> The task:
Reproduce every line of the records below, unchanged and in the same order.

> Record list:

==============================

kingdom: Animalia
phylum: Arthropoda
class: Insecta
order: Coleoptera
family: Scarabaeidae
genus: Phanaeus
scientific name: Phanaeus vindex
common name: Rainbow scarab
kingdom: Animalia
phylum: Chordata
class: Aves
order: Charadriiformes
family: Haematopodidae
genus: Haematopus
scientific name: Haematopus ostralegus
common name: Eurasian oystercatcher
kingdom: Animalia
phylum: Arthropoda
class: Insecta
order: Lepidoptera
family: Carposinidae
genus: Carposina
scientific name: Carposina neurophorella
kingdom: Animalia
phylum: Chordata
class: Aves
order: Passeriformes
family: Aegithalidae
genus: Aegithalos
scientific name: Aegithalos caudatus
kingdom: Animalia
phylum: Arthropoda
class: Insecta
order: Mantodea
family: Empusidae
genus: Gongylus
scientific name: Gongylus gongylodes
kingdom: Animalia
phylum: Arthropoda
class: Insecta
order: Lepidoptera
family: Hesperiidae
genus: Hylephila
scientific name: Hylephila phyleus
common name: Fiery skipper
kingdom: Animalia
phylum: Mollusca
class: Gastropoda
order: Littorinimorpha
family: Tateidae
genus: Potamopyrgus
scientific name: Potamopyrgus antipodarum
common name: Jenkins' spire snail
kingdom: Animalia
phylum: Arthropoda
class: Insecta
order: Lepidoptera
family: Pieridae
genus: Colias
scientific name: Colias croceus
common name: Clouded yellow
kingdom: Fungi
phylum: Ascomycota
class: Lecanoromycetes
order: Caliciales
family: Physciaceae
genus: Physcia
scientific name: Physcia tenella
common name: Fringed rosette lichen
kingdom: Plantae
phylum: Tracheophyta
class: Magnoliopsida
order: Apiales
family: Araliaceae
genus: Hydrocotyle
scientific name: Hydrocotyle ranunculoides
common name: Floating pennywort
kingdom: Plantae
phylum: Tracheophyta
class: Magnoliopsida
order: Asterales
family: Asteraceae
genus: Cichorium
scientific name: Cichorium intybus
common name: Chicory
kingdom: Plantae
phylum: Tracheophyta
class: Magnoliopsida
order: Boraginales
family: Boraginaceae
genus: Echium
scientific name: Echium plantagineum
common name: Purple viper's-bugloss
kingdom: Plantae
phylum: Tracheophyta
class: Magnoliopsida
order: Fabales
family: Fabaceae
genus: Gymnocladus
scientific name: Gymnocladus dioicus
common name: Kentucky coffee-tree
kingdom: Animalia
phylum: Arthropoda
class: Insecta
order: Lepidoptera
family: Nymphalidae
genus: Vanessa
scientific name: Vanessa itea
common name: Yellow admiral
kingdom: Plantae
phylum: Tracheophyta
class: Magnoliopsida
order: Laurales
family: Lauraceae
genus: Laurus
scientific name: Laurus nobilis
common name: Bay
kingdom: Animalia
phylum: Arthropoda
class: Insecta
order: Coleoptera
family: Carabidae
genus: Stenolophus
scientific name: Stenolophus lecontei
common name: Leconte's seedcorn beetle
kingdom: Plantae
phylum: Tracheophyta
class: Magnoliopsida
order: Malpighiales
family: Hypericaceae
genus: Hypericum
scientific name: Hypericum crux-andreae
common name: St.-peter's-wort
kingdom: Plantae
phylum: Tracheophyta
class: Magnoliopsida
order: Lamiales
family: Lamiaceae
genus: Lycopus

==============================

> Expected answer:
kingdom: Animalia
phylum: Arthropoda
class: Insecta
order: Coleoptera
family: Scarabaeidae
genus: Phanaeus
scientific name: Phanaeus vindex
common name: Rainbow scarab
kingdom: Animalia
phylum: Chordata
class: Aves
order: Charadriiformes
family: Haematopodidae
genus: Haematopus
scientific name: Haematopus ostralegus
common name: Eurasian oystercatcher
kingdom: Animalia
phylum: Arthropoda
class: Insecta
order: Lepidoptera
family: Carposinidae
genus: Carposina
scientific name: Carposina neurophorella
kingdom: Animalia
phylum: Chordata
class: Aves
order: Passeriformes
family: Aegithalidae
genus: Aegithalos
scientific name: Aegithalos caudatus
kingdom: Animalia
phylum: Arthropoda
class: Insecta
order: Mantodea
family: Empusidae
genus: Gongylus
scientific name: Gongylus gongylodes
kingdom: Animalia
phylum: Arthropoda
class: Insecta
order: Lepidoptera
family: Hesperiidae
genus: Hylephila
scientific name: Hylephila phyleus
common name: Fiery skipper
kingdom: Animalia
phylum: Mollusca
class: Gastropoda
order: Littorinimorpha
family: Tateidae
genus: Potamopyrgus
scientific name: Potamopyrgus antipodarum
common name: Jenkins' spire snail
kingdom: Animalia
phylum: Arthropoda
class: Insecta
order: Lepidoptera
family: Pieridae
genus: Colias
scientific name: Colias croceus
common name: Clouded yellow
kingdom: Fungi
phylum: Ascomycota
class: Lecanoromycetes
order: Caliciales
family: Physciaceae
genus: Physcia
scientific name: Physcia tenella
common name: Fringed rosette lichen
kingdom: Plantae
phylum: Tracheophyta
class: Magnoliopsida
order: Apiales
family: Araliaceae
genus: Hydrocotyle
scientific name: Hydrocotyle ranunculoides
common name: Floating pennywort
kingdom: Plantae
phylum: Tracheophyta
class: Magnoliopsida
order: Asterales
family: Asteraceae
genus: Cichorium
scientific name: Cichorium intybus
common name: Chicory
kingdom: Plantae
phylum: Tracheophyta
class: Magnoliopsida
order: Boraginales
family: Boraginaceae
genus: Echium
scientific name: Echium plantagineum
common name: Purple viper's-bugloss
kingdom: Plantae
phylum: Tracheophyta
class: Magnoliopsida
order: Fabales
family: Fabaceae
genus: Gymnocladus
scientific name: Gymnocladus dioicus
common name: Kentucky coffee-tree
kingdom: Animalia
phylum: Arthropoda
class: Insecta
order: Lepidoptera
family: Nymphalidae
genus: Vanessa
scientific name: Vanessa itea
common name: Yellow admiral
kingdom: Plantae
phylum: Tracheophyta
class: Magnoliopsida
order: Laurales
family: Lauraceae
genus: Laurus
scientific name: Laurus nobilis
common name: Bay
kingdom: Animalia
phylum: Arthropoda
class: Insecta
order: Coleoptera
family: Carabidae
genus: Stenolophus
scientific name: Stenolophus lecontei
common name: Leconte's seedcorn beetle
kingdom: Plantae
phylum: Tracheophyta
class: Magnoliopsida
order: Malpighiales
family: Hypericaceae
genus: Hypericum
scientific name: Hypericum crux-andreae
common name: St.-peter's-wort
kingdom: Plantae
phylum: Tracheophyta
class: Magnoliopsida
order: Lamiales
family: Lamiaceae
genus: Lycopus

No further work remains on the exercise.